Given EPA’s statement that this rule will have “negligible” costs, benefits and CO2 reductions, we were very surprised that EPA has effectively taken the position that this ban on new coal-fired plants (without CCS) will also apply to any existing plant that undergoes “modification”. Thus it would potentially apply to dozens of coal-fired plants that will install control equipment necessary to meet standards imposed by other recent rules, most notably EPA’s mercury and air toxics standards (MATS), or a revived Cross-State Air Pollution Rule (now in front of the Supreme Court). And if it does apply, these plants would have to either retrofit with CCS (nightmarishly expensive even when physically possible) or switch to natural gas (still a significant cost).

Officially, EPA says that these plants will be sheltered under a regulation that exempts such plants from the new plant standard if the modification is installing pollution control equipment.

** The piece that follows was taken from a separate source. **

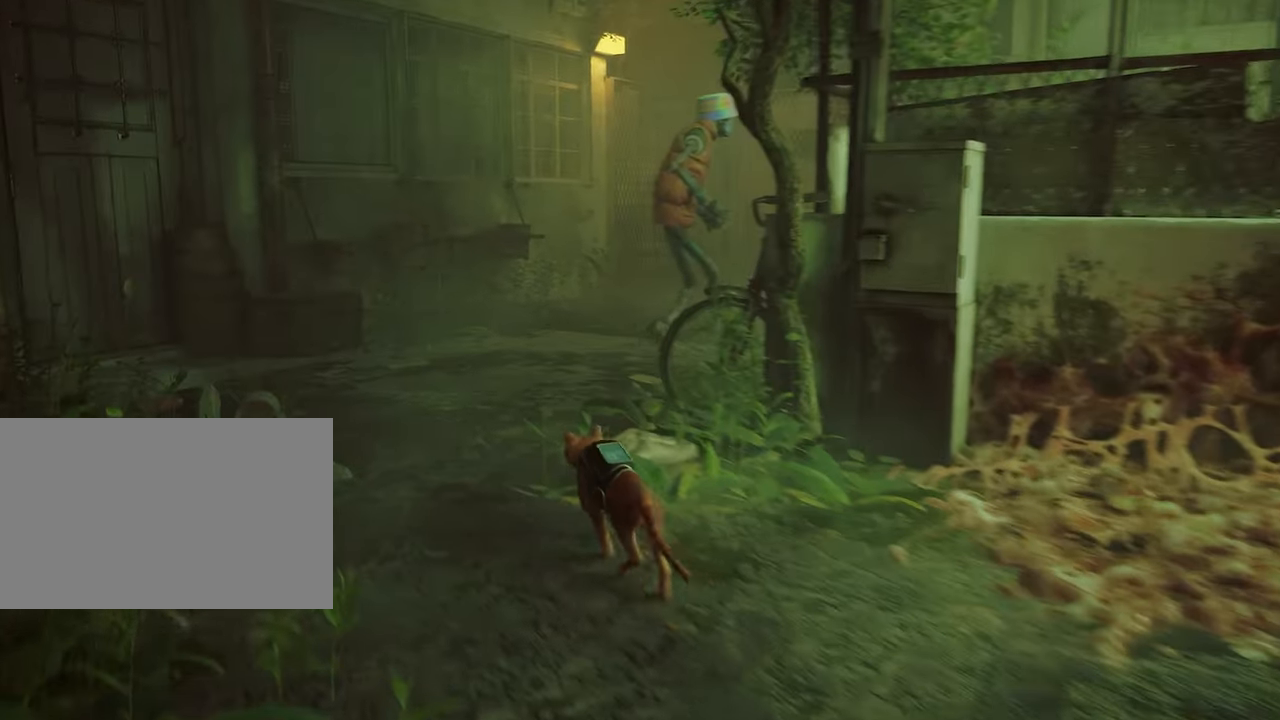
{"keys": ["a", "w"], "mouse": [], "mouse_move": "right", "events": [[84, "a", "up"], [167, "a", "down"]]}
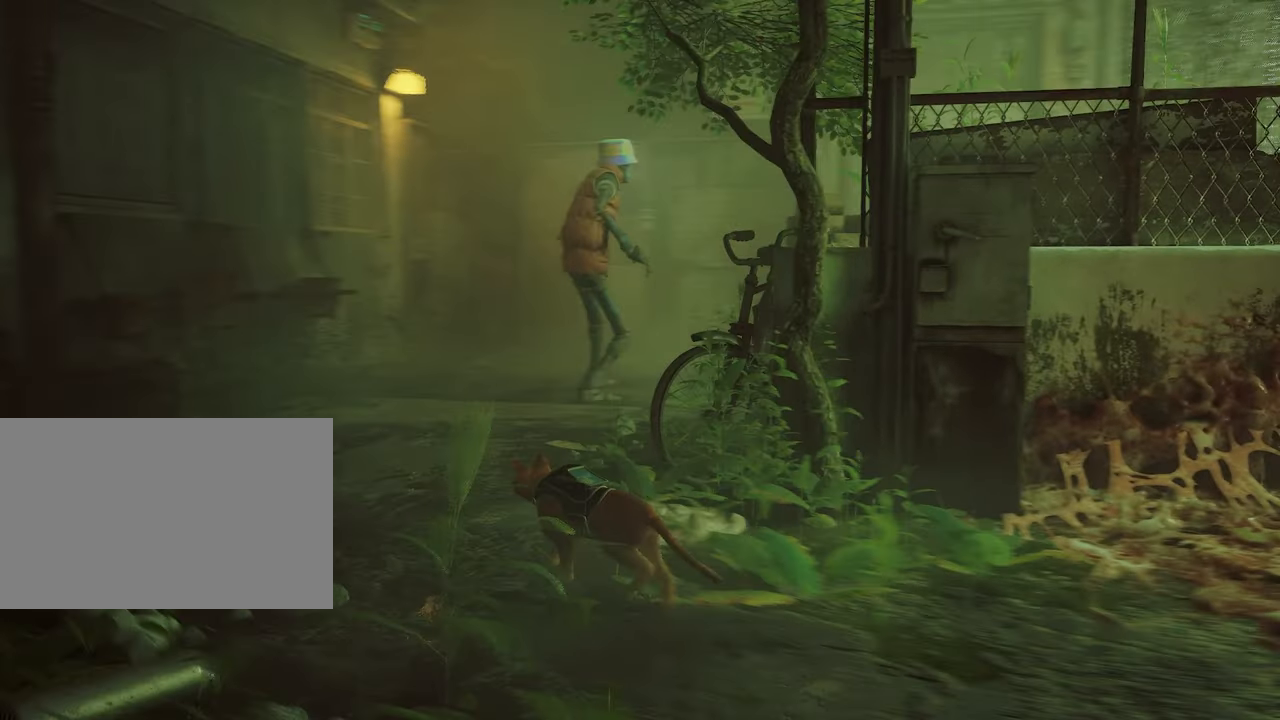
{"keys": ["w"], "mouse": [], "mouse_move": "still", "events": [[100, "a", "up"], [334, "a", "down"], [467, "a", "up"]]}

Such a regulation does exist, but as EPA pointed out in Version 1.0, a D.C. Circuit decision that overturned an identical and closely-related pollution control project exclusion “may call into question the continued validity” of this regulation as well. EPA could avoid all this by simply saying that modified plants need their own emission standards and propose a schedule for establishing these, presumably aligned with the forthcoming existing plant standard. By not doing so, it appears that EPA is none-too-subtly pushing these plants to fuel-switch to natural gas.

We (and many others) await further developments…..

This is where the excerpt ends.